TEXT PROVIDED:
--------------------------------------------------
[Vm-dev] Eliot's BlockClosure model questions

Eliot Miranda eliot.miranda at gmail.com
Thu Aug 1 17:15:57 UTC 2013

On Thu, Aug 1, 2013 at 1:21 AM, Clément Bera <bera.clement at gmail.com> wrote:

> Hello Eliot,
> So I implemented clean blocks with Opal in Pharo 3. I didn't know where to
> put the byte code of the clean block, so I put it at the end of the method.
> ex:
> exampleCleanBlock
> ^ [ 1  + 2 ]
> 17 <20> pushConstant: [...]
> 18 <7C> returnTop
> 19 <76> pushConstant: 1
> 20 <77> pushConstant: 2
> 21 <B0> send: +
> 22 <7D> blockReturn
> having in the literal Array:
> [ 1 + 2 ]
> #exampleCleanBlock
> OCOpalExamples
> The startpc of the block is 19.
> Its outerContext is a context with nil as receiver and the method
> OCOpalExamples>>#exampleCleanBlock.
> Its numArgs is 0 and it has no copiedValues.
> But it does not work with the JIT.
> If I run:
> OCOpalExamples new exampleCleanBlock value
> I got 3 all the time, it's fine. Now
> 1 to: 5 do: [ :i |
> OCOpalExamples new exampleCleanBlock value ]
> Works on Stack VM, but crashes Cog VM. I don't know why (not enough
> knowledge about the Cog JIT).
> Do you have any clue ?

no.  send me an image?

> 2013/7/31 Eliot Miranda <eliot.miranda at gmail.com>
>> On Tue, Jul 30, 2013 at 1:56 PM, Clément Bera <bera.clement at gmail.com>wrote:
>>> Thanks for the answer it was very helpful. I got it now.
--------------------------------------------------
DATA SHOWN:
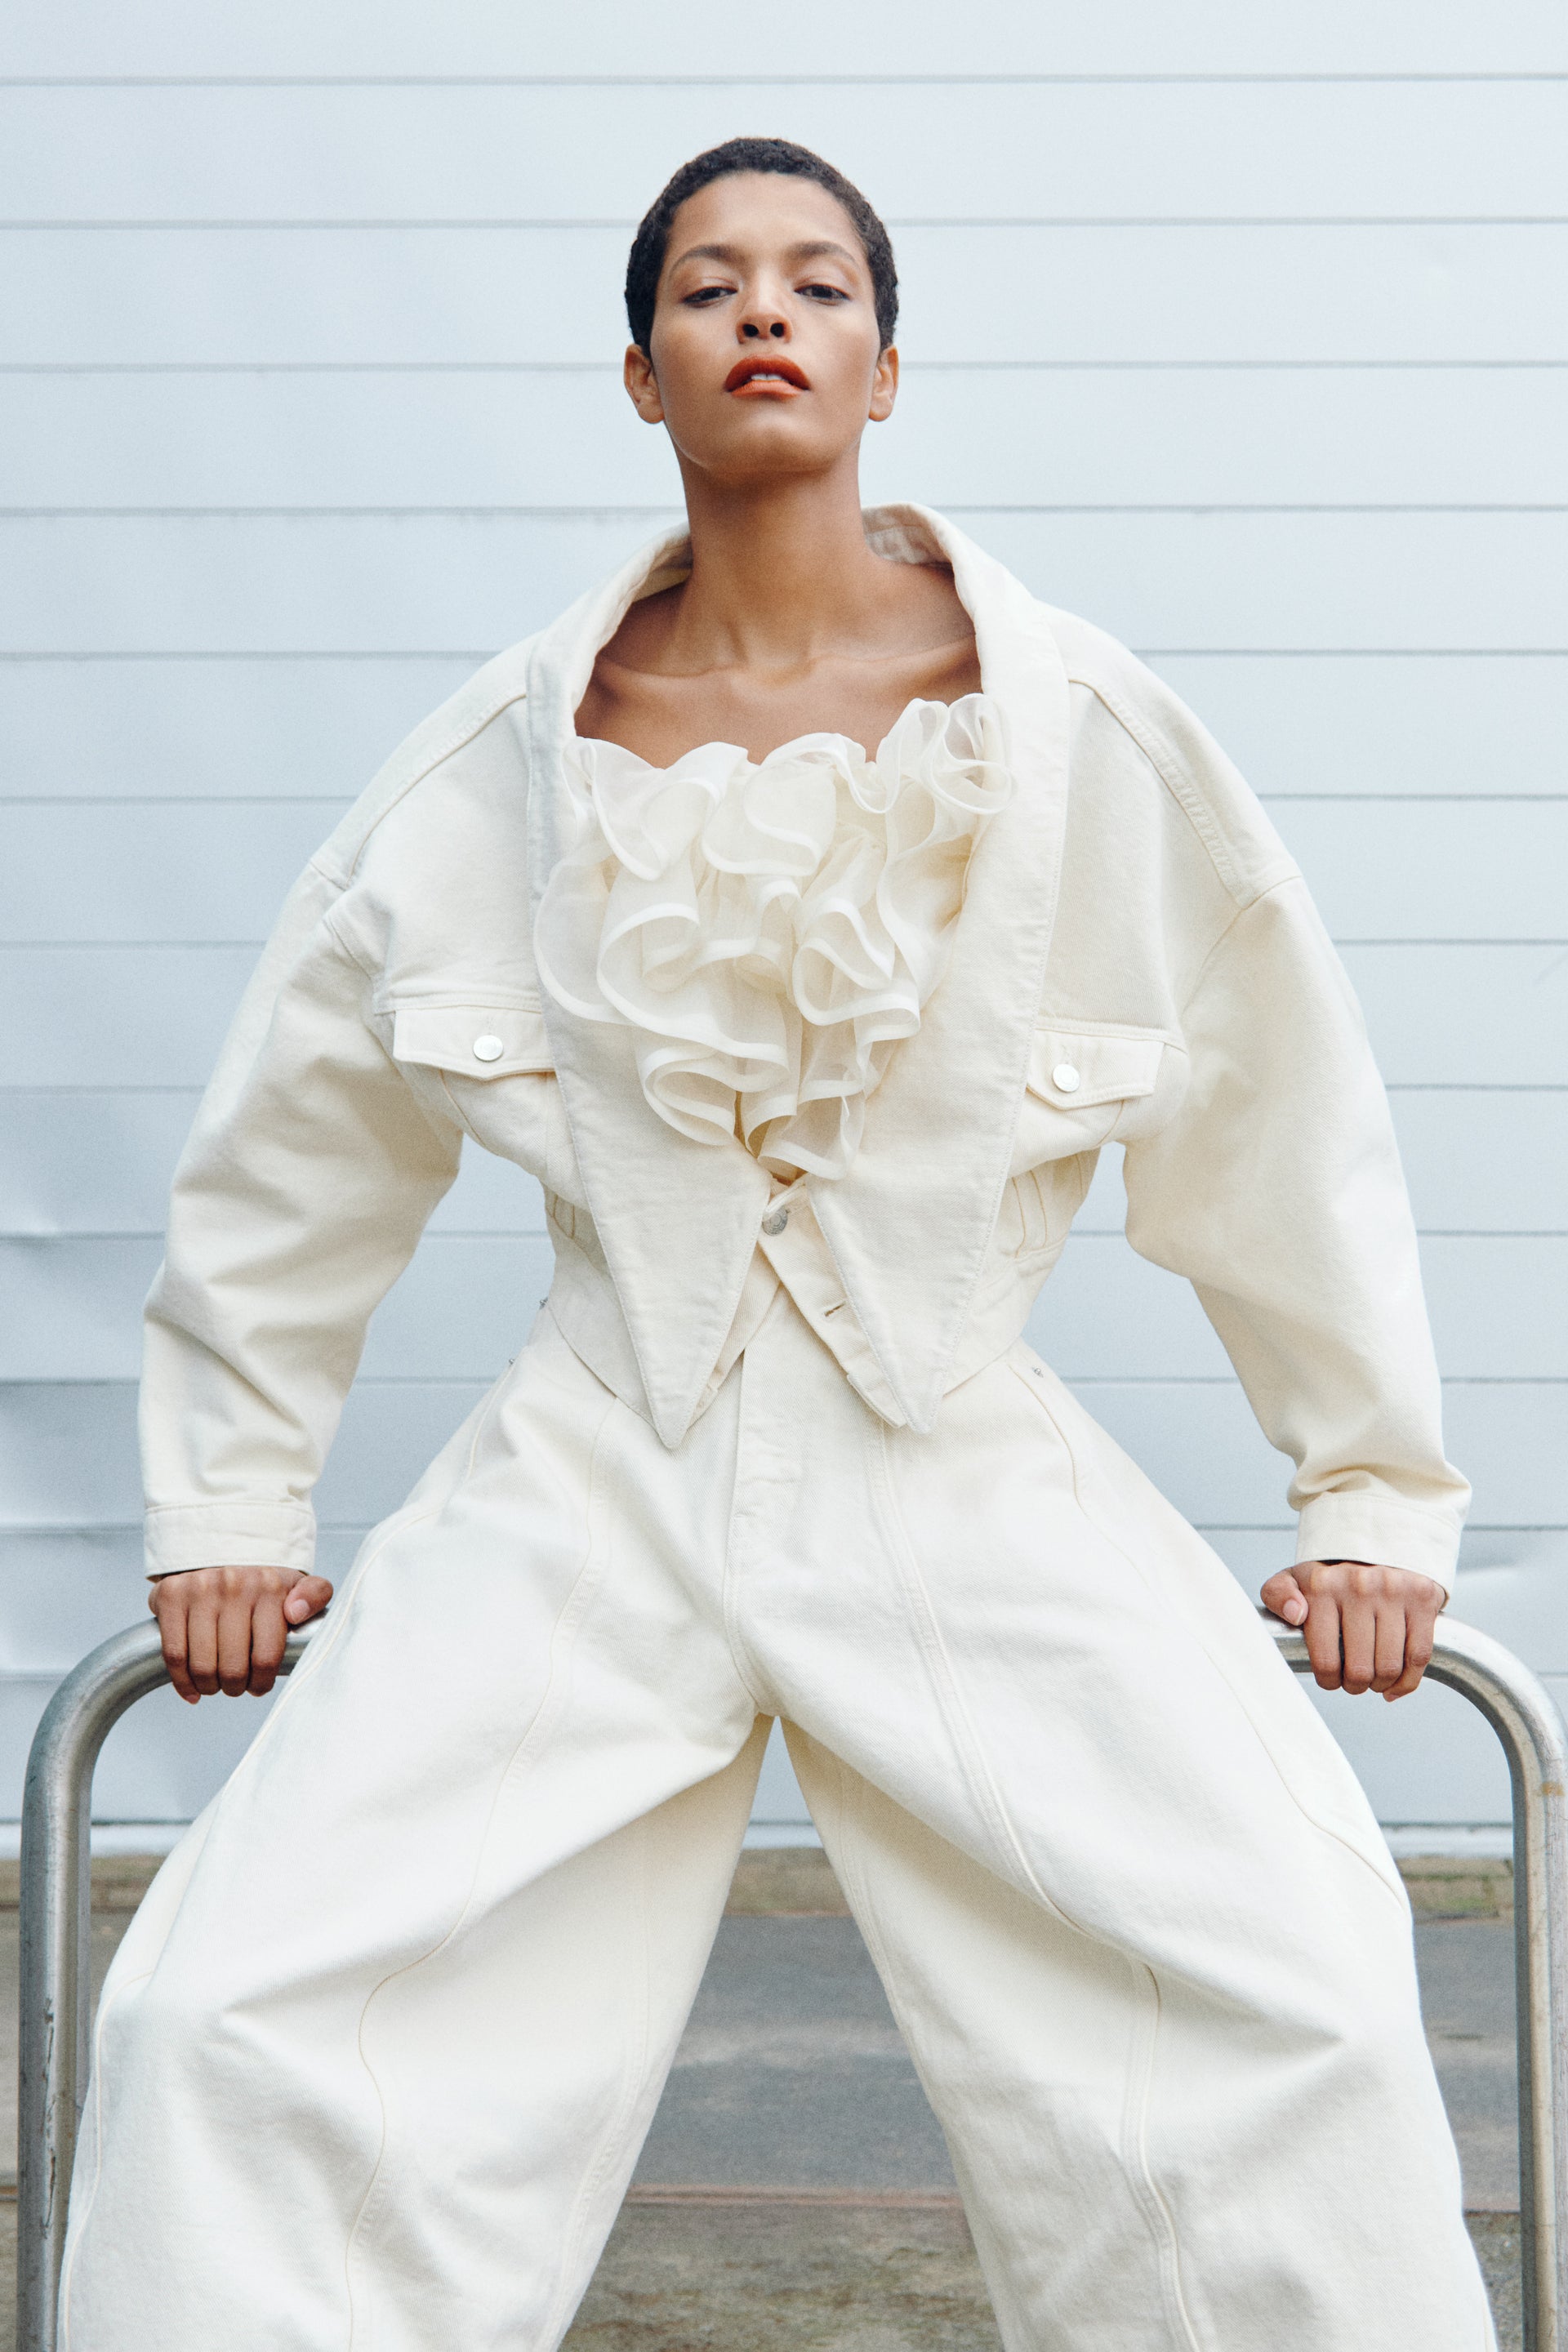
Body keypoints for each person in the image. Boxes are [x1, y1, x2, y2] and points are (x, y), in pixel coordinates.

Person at [60, 138, 1492, 2350]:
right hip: (597, 1458)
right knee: (223, 2019)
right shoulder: (505, 757)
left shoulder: (1085, 730)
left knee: (1294, 1994)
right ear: (640, 372)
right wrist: (229, 1510)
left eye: (820, 283)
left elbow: (1283, 1119)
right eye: (709, 283)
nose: (765, 312)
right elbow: (296, 1152)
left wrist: (1371, 1499)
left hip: (957, 1446)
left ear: (885, 366)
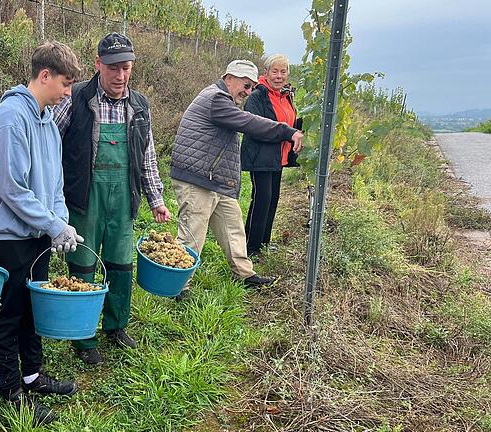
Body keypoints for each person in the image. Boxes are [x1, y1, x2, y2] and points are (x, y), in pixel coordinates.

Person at [0, 41, 82, 426]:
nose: (68, 93)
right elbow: (11, 188)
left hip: (36, 233)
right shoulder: (7, 119)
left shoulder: (48, 121)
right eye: (65, 84)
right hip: (5, 235)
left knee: (34, 304)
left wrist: (60, 223)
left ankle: (33, 375)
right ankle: (11, 389)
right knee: (9, 310)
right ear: (44, 76)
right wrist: (51, 224)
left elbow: (54, 184)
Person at [53, 32, 171, 366]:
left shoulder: (139, 106)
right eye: (113, 68)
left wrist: (156, 199)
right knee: (84, 264)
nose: (120, 76)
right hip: (84, 198)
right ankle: (83, 335)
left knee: (120, 264)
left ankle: (116, 326)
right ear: (98, 65)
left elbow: (146, 158)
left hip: (124, 197)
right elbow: (50, 148)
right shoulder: (74, 99)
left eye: (126, 68)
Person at [170, 59, 304, 299]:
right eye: (245, 84)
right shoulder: (216, 100)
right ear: (228, 78)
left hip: (214, 179)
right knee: (193, 233)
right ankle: (178, 286)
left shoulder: (223, 99)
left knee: (233, 225)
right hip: (197, 179)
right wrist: (287, 130)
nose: (248, 91)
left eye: (252, 86)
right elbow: (249, 122)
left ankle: (244, 273)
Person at [242, 54, 302, 257]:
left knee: (273, 199)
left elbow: (290, 121)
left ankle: (264, 243)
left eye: (283, 71)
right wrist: (286, 132)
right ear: (265, 73)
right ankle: (250, 246)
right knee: (261, 199)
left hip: (279, 157)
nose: (279, 76)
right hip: (261, 157)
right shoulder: (258, 96)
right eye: (274, 71)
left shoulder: (286, 96)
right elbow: (255, 125)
--------------------------------------------------
Reproduce the clean-block thread word for word, from "On Thu, Aug" up to and including "of the method.". Work only from the clean-block thread, not from the entries.

On Thu, Aug 1, 2013 at 1:21 AM, Clément Bera <bera.clement at gmail.com> wrote:

> Hello Eliot,
> So I implemented clean blocks with Opal in Pharo 3. I didn't know where to
> put the byte code of the clean block, so I put it at the end of the method.